Headroom is what allows prevention instead of reaction, mentorship instead of triage, and relationships instead of templated exchanges.4 It's what lets an organization get better over time instead of just busier.

A diagnostic I use for AI-readiness

If you want to know whether you're pointed at humans or pointed at computers, ask:

When something goes wrong, where does the truth live?

If the truth lives in a conversation, you're human-centric. If the truth lives in a dashboard, you're tool-centric. If the truth lives in a dashboard and everyone knows the dashboard is wrong, you're paying humans to maintain a shared illusion.

AI's best role is to eliminate that third category by keeping the system aligned to reality without requiring constant human patching.

The thesis, stated cleanly

At SCI, we're early. We're not pretending we have a decade of portfolio hindsight. But we do have a point of view about where this goes:

The companies that win in operational AI won't be the ones with the coolest model. They'll be the ones who redesign workflows so the system absorbs the bureaucracy and the humans do the work that actually changes outcomes: judgment, coordination, trust-building, and mentorship.
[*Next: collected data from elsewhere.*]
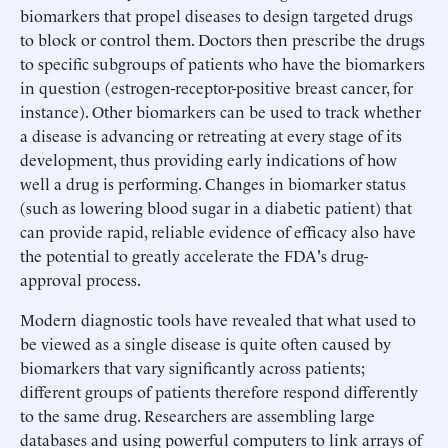
biomarkers that propel diseases to design targeted drugs
to block or control them. Doctors then prescribe the drugs
to specific subgroups of patients who have the biomarkers
in question (estrogen-receptor-positive breast cancer, for
instance). Other biomarkers can be used to track whether
a disease is advancing or retreating at every stage of its
development, thus providing early indications of how
well a drug is performing. Changes in biomarker status
(such as lowering blood sugar in a diabetic patient) that
can provide rapid, reliable evidence of efficacy also have
the potential to greatly accelerate the FDA's drug-
approval process.
Modern diagnostic tools have revealed that what used to
be viewed as a single disease is quite often caused by
biomarkers that vary significantly across patients;
different groups of patients therefore respond differently
to the same drug. Researchers are assembling large
databases and using powerful computers to link arrays of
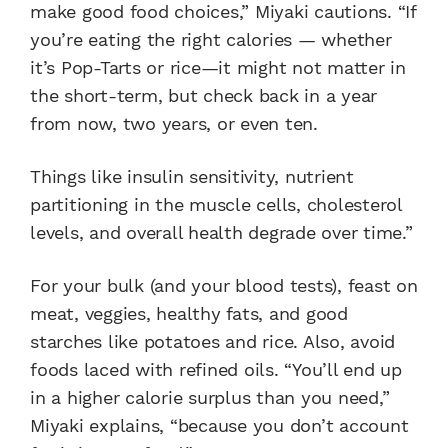
make good food choices,” Miyaki cautions. “If
you’re eating the right calories — whether
it’s Pop-Tarts or rice—it might not matter in
the short-term, but check back in a year
from now, two years, or even ten.
Things like insulin sensitivity, nutrient
partitioning in the muscle cells, cholesterol
levels, and overall health degrade over time.”
For your bulk (and your blood tests), feast on
meat, veggies, healthy fats, and good
starches like potatoes and rice. Also, avoid
foods laced with refined oils. “You’ll end up
in a higher calorie surplus than you need,”
Miyaki explains, “because you don’t account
If you're building in these markets, steal this principle:

Minimize human–computer interaction. Maximize human–human interaction.

That's the correction. And it's overdue.

— jason

1. Digital transformation shifted labor onto users as "shadow work." See Craig Lambert, Shadow Work (Harvard Magazine) and his book Shadow Work: The Unpaid, Unseen Jobs That Fill Your Day (Counterpoint Press, 2015).

2. 80-90% of enterprise data is unstructured. See Dark Analytics: Illuminating Opportunities Hidden Within Unstructured Data (Deloitte Insights) and Data Science Strategies for Real Estate Development (MIT Real Estate Innovation Lab).

3. Field service requires coordinating teams across locations with complex service agreements. See Technician Routing and Scheduling Problem (Springer) and Scheduling in Services: A Review (Operations Management Research).

4. Teams at capacity cannot respond to incidents or changes. See Tom DeMarco, Slack: Getting Past Burnout, Busywork, and the Myth of Total Efficiency (Broadway Books, 2001) and Using Little's Law to Measure System Performance (Kevin Sookocheff).